Mike: Cannot separate mind from body! The mind is the most important aspect. Having a strong disciplined mind is essential in this process of continuous development and growth. Believing in yourself and embracing the process starts with the mind. The most dangerous thing is NOT setting a lofty goal and failing to achieve it, but rather setting an easily obtainable goal and achieving it. This is why most people underachieve. Expectations are far too low. Again, these convictions begin with the mind.
Pavel: Tell me about your podcast.
Mike: The Fast and Jacked podcast is an inclusive information platform designed to stimulate thought and challenge people to live a healthier lifestyle. I have two co-hosts, Major Mason and Mitch Narbe, and we often have guests on as well from different types of movement disciplines. It’s saved on iTunes and at our website is www.fastandjacked.com.
Pavel: Do you have a mission of sorts, a legacy you are working to leave behind?
Mike: Legacy would be to change the world of Strength and Conditioning and, specifically, soccer. Even at the highest levels of athletics glaring holes exist. Between myself and the community I’m trying to grow a unique way to start effecting change.

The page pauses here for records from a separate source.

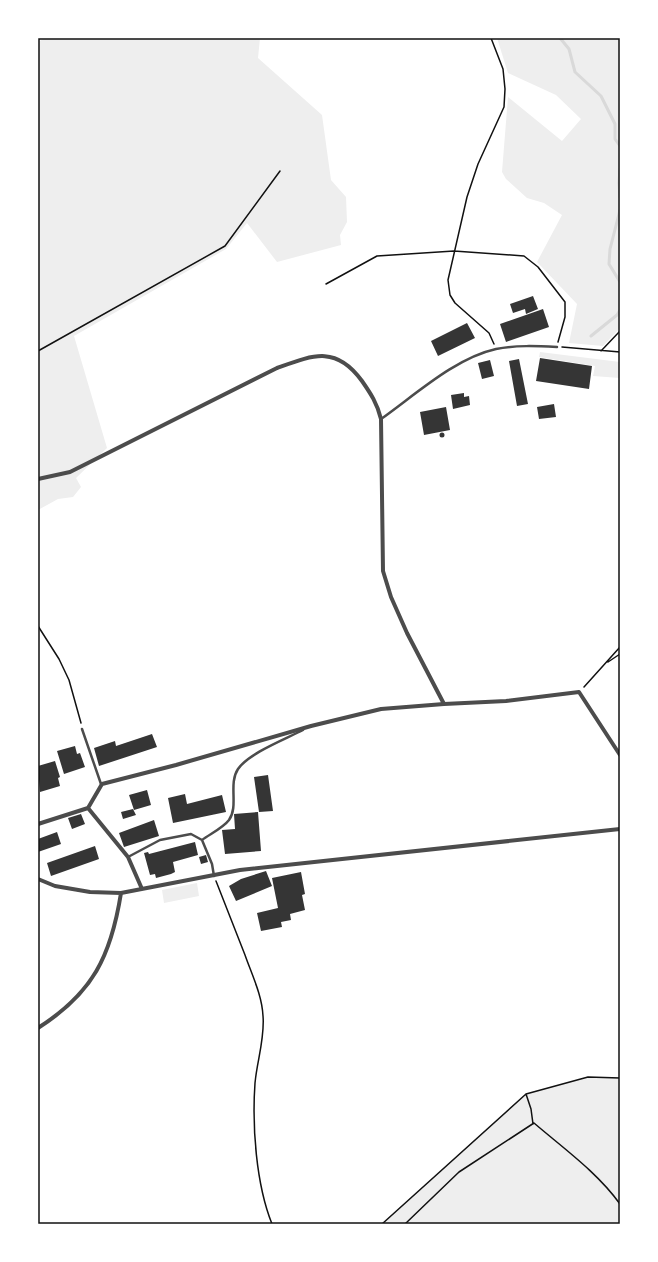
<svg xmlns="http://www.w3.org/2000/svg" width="658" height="1262" viewBox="0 0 658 1262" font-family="'Work Sans',sans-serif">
  <rect width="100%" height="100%" fill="#fff"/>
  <path fill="#eee" d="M45 38H260L258 58 322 115 331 180 346 197 347 222 340 235 341 245 277 262 247 223 226 249 74 336 107 448 76 478 81 487 73 497 58 499 38 510V42Z
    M497 38H620V328L603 346 569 343 577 304 537 262 562 215 544 203 527 198 506 179 502 172 508 97 562 141 581 119 556 95 508 73Z
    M540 352 620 362V378L593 376 595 366 539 357Z
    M197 883 199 896 164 903 162 890Z
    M588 1077 620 1078V1224H382L526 1094Z"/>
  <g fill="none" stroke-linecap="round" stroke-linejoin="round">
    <path stroke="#d9d9d9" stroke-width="3" d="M560 38 569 49 575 72 601 96 615 124V139L620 146
      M620 169 619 183 620 197
      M620 210 610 249 609 264 620 282
      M591 336 617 315 620 310"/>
  </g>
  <path fill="#353535" d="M533 296 538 309 526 314 525 309 513 313 510 304Z
    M543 309 549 327 506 342 500 324Z
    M467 323 475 338 438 356 431 341Z
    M540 358 592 366 589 389 536 381Z
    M519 359 528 404 517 406 509 361Z
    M490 360 494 376 482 379 478 363Z
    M464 393V397L469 396 470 405 453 409 451 395Z
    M554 404 556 417 539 419 537 407Z
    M446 407 450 430 424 435 420 412Z
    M439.5 435a2.5 2.5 0 1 1 5 0a2.5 2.5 0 1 1-5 0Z
    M152 734 157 747 99 766 94 748 115 741 116 746Z
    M75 746 77 754 80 753 85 767 64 774 57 751Z
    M55 761 60 777 58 778 60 786 40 792 38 766Z
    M268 775 273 811 259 812 254 777Z
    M147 790 151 805 134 810 129 795Z
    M185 794 187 804 222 795 226 812 173 823 168 798Z
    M133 809 136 815 123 819 121 812Z
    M258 812 261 851 225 854 222 830 235 829 234 814Z
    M81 814 85 824 72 829 68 818Z
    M154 820 159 836 124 847 119 833Z
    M57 832 61 844 38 852V839Z
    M195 842 198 855 173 862 175 872 171 874 156 878 155 874 150 875 144 853 148 852 149 854Z
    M95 846 99 859 51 876 47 863Z
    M206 855 208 862 201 864 199 857Z
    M266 871 272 886 236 901 229 886 241 879Z
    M301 872 305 894 302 895 305 910 290 914 291 920 281 922 282 927 261 931 257 913 278 908 272 878Z"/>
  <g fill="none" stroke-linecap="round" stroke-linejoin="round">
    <path stroke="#111" stroke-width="1.5" d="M491 38 503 69 505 89 504 107 478 164 467 197 448 280 450 295 455 303 489 333 494 344
      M326 284 377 256 454 251 524 256 538 267 565 302V317L558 342
      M562 347 620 352
      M38 351 225 246 280 171
      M601 351 620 331
      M38 626 59 659 69 680 81 723
      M608 662 620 654
      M584 687 620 647
      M216 881C226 906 235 930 245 955 252 975 262 995 263 1016 265 1038 257 1061 255 1083 252 1126 256 1184 272 1224
      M526 1094 531 1109 533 1124
      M382 1224 526 1094 588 1077 620 1078
      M405 1224 459 1172 534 1123C563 1148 597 1172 620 1204"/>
    <path stroke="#4c4c4c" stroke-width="2.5" d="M381 419C415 395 455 358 496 349 516 345 537 346 557 347
      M82 729 101 784
      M202 840C210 834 223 828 229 820 239 806 228 784 238 769 249 753 286 739 303 730
      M128 857 160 840 191 834 202 840 212 864 214 876"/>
    <path stroke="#4c4c4c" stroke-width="4" d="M38 479 70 472 277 368C313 355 336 345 362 381 371 394 377 403 381 419L383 571 391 597 407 633 444 704 506 701 579 692 620 755
      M88 808 128 857 142 889
      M38 824 88 808 102 784 176 765 311 726 381 709 444 704
      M38 879 55 886 90 892 121 893 240 870 620 829
      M38 1028C93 993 111 956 121 893"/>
  </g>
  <rect width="658" height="1262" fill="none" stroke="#ffffff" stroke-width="78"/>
  <rect x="39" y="39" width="580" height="1184" fill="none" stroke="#111" stroke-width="1.5"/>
</svg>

As you see, Mike isn’t just lifting weights – he is a deep thinker. The “method-man” that he is, he can readily state his goals. At the same time, he understands the value of “going random” on funday-Sundays. There is no paradox here – just balance. He speaks of “embracing the process,” of loving “getting so focused” when he hits the rhythm of the exercise. Zen-like, he values simplicity. And cautions us to not fear lofty goals. No, he is not a perfectionist – he is a skilled charioteer of his own body-mind. A modest change agent in our midst who “preaches” longevity, vitality and balance – a veritable trinity of health.